Soul!

Soul! or SOUL! (1967–1971[1] or 1967–1973[2][3]) was a pioneering performance/variety television program in the late 1960s and early 1970s produced by New York City PBS affiliate, WNET. It showcased African American music, dance and literature.[4]

Sponsor

The program was funded in part by the Ford Foundation, who characterized it in 1970 as "the only nationally televised weekly series oriented to the black community and produced by blacks".[5]

Line-up

The program was created and often hosted by Ellis Haizlip, an openly gay African American closely associated with the Black Arts Movement.[4] Poet Nikki Giovanni was also a frequent host.[2] Among the musical performers who appeared on the show were Stevie Wonder, Earth, Wind, and Fire, the Dells, Labelle, Ashford and Simpson,[4] Al Green, Tito Puente, McCoy Tyner, Max Roach, and Gladys Knight, as well as African performers Hugh Masekela and Miriam Makeba.[2] Others who appeared on the program included boxer Muhammad Ali, Nation of Islam leader Louis Farrakhan, minister (later politician) Jesse Jackson, actor / singer Harry Belafonte, actor Sidney Poitier,[2] and Kathleen Cleaver, wife of Eldridge Cleaver.[1]

Cultural impact

Its viewership in the African American community was enormous: a 1968 Harris poll estimated that more than 65% of African American households with access to the show watched it on a regular basis.[4] In 1970 it was carried by 72 public television stations.[5]

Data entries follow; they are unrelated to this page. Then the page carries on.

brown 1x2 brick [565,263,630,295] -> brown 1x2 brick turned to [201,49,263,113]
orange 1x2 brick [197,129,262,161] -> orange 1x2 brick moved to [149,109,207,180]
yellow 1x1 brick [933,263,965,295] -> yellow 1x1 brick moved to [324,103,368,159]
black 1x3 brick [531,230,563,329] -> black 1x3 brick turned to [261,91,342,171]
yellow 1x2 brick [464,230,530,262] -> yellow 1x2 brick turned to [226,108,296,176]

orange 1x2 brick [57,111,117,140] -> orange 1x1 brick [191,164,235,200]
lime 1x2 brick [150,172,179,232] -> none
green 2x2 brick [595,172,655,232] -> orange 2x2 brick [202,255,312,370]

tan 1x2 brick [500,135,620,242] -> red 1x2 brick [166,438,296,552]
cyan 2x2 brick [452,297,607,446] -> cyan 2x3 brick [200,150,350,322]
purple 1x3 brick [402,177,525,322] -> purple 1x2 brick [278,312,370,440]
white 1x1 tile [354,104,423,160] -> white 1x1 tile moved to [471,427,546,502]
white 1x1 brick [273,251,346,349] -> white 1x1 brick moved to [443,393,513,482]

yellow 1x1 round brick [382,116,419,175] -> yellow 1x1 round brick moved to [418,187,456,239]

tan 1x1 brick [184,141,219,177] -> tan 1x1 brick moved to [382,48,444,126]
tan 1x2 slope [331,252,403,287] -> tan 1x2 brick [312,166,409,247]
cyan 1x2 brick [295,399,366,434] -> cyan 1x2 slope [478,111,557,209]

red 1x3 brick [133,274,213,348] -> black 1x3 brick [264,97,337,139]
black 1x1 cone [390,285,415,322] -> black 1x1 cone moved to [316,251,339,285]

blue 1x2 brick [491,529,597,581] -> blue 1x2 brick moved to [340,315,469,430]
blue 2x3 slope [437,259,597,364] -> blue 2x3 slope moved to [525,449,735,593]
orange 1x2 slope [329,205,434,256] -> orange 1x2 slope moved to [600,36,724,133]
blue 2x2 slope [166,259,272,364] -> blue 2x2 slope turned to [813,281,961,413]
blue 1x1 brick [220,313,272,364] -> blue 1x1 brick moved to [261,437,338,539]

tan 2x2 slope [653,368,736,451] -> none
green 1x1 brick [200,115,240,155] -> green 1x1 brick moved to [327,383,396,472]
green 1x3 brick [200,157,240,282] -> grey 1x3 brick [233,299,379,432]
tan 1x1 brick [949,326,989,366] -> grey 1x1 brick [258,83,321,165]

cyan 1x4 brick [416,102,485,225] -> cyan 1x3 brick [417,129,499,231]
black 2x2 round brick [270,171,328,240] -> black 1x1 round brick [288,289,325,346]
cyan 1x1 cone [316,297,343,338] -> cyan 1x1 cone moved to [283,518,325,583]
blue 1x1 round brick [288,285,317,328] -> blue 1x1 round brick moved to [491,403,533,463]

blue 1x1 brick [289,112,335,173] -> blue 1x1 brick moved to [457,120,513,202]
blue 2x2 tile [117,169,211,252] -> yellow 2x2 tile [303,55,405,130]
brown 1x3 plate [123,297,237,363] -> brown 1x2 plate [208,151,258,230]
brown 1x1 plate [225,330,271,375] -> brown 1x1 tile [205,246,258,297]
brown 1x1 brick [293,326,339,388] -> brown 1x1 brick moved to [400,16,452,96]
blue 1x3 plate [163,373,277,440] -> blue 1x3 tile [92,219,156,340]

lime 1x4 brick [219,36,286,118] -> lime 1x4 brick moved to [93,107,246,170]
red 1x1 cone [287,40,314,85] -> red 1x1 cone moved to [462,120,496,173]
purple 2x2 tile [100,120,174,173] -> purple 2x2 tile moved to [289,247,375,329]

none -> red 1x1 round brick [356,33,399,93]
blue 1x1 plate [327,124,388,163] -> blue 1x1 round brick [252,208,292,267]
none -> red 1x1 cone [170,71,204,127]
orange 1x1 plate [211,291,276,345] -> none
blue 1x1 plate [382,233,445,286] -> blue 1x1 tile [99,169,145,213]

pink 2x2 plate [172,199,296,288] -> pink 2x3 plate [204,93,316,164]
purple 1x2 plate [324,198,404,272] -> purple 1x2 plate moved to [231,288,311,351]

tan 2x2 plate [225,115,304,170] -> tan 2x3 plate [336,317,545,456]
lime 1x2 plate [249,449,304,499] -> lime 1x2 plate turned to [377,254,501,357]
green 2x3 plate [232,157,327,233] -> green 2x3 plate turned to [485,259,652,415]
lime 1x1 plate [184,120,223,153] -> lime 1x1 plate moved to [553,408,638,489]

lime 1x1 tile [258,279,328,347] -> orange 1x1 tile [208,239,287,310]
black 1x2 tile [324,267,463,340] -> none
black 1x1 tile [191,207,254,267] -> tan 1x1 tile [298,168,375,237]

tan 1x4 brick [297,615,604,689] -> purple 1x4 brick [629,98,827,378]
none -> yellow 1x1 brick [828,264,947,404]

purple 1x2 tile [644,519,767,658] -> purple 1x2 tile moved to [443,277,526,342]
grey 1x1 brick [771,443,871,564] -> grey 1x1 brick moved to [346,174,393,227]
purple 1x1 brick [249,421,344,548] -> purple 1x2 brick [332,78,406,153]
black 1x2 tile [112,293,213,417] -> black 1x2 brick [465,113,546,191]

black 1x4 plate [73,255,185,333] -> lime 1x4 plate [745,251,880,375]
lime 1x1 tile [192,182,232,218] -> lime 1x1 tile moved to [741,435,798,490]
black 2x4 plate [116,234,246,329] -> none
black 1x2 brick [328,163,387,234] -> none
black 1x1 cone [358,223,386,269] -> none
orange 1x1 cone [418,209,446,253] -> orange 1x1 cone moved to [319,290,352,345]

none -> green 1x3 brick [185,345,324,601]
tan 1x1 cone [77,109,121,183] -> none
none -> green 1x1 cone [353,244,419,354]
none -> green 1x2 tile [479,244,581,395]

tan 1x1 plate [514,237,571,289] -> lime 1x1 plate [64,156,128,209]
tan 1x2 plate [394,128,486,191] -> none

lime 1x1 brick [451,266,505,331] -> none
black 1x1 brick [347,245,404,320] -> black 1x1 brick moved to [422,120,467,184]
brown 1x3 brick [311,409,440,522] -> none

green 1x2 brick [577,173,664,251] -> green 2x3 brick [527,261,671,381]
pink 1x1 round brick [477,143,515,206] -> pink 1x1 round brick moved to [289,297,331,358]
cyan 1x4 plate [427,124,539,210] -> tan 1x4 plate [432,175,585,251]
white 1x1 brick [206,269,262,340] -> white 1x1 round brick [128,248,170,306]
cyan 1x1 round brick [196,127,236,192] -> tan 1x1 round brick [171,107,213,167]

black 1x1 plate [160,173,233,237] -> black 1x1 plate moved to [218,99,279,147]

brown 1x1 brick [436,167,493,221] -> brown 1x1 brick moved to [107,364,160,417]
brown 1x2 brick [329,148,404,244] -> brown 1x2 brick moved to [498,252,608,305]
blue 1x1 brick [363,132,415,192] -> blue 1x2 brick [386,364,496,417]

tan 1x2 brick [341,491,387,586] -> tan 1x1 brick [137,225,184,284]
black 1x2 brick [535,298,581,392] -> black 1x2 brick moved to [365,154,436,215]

Gayle Wald writes that "Soul! offered viewers radical ways of imagining—of hearing, feeling, and seeing—black community. Musically speaking, Soul! refused the division of black arts into high and low culture: the music of the concert hall versus the music of the Apollo. Soul! made room for both…"[4]

Notes

  1. 1 2 James Ledbetter, Made Possible By...: The Death of Public Broadcasting in the United States (1997), Verso, ISBN 1-85984-029-9, p. 64.
  2. 1 2 3 4 WPA Film Library announces exclusive representation of groundbreaking PBS Soul! series, WPA Film Library Newsletter, September 2002, Volume 2. Accessed online 20 April 2008.
  3. C. Gerald Fraser, Ellis Haizlip, Producer, 61, Dies; Mentor to Many Black Performers, January 30, 1991, New York Times. Accessed online 21 April 2008.
  4. 1 2 3 4 5 Gayle Wald, Abstract for "Vibrations Strong and Mean: 'Soul!' TV and 1970s R&B", Experience Music Project 2008. Accessed online 20 April 2008.
  5. 1 2 Ford Foundation Annual Report 1970, p. 55 of 102. Accessed online 20 April 2008.